No one hurt in mix-ups at Pittsburgh airports
Why did the lawn mower cross the runway?
This isn't the start of a bad joke. It's the question Federal Aviation Administration investigators were asking in regard to a lawn tractor that crossed a runway at Allegheny County Airport in West Mifflin on Tuesday morning without permission from controllers there.
It was not a great day for local aviation. The FAA also investigated why five flights were erroneously cleared to take off from a closed runway at Pittsburgh International Airport that morning, the agency said.
No one was hurt in the incidents.
"We're upset, and we're working with (controllers) to make sure this doesn't happen again," said Allegheny County Airport Authority spokeswoman JoAnn Jenny.
Each of the five departures at Pittsburgh International was deemed a controller error, bringing Pittsburgh's total to six for the year. A similar incident occurred in January, prompting the FAA to order retraining for controllers. Controllers committed 10 errors in the previous five years combined.

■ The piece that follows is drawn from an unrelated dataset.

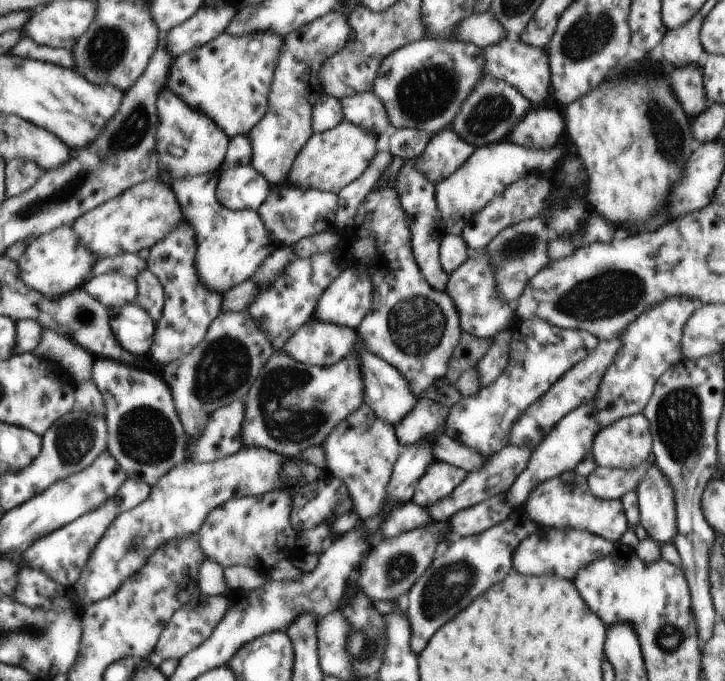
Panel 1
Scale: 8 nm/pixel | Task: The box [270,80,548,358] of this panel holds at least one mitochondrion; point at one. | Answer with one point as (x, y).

Authority officials closed Pittsburgh's Runway 28-Right after lightning damaged runway lighting on Tuesday morning. After the sun came up and runway lighting was no longer needed, controllers started clearing planes to use the airport's busiest runway, which is closest to the airside terminal where passengers board planes, said Steve Sutcavage, president of the Pittsburgh chapter of the National Air Traffic Controllers Association.
Sutcavage said controllers later discovered that lightning also damaged equipment in the tower that would have alerted them that Runway 28-R remained closed. Between 7:20 and 7:28 a.m., flights bound for Chicago, Cincinnati, Dallas, Denver and State College took off. The Airport Authority said it notified the tower that the runway remained closed after the fifth takeoff. The runway reopened about 7:50 a.m.
No maintenance crews were on the runway at the time of the takeoffs.
"There are procedures that will change," Sutcavage said. "The holes in the Swiss cheese lined up perfectly this time, but we'd like to have redundancies in place that would prevent something like this from happening."
The lawn mower incident was not deemed a controller error because the maintenance worker looking to cross Allegheny County Airport's Runway 28 inadvertently logged onto the radio frequency for Pittsburgh International, where another maintenance worker sat in a lawn tractor alongside the similarly named Runway 28-R, said FAA spokesman Jim Peters.
"What are the odds on that happening?" Peters asked.
The authority has blocked all Pittsburgh tower frequencies on maintenance equipment used at Allegheny County Airport, Jenny said.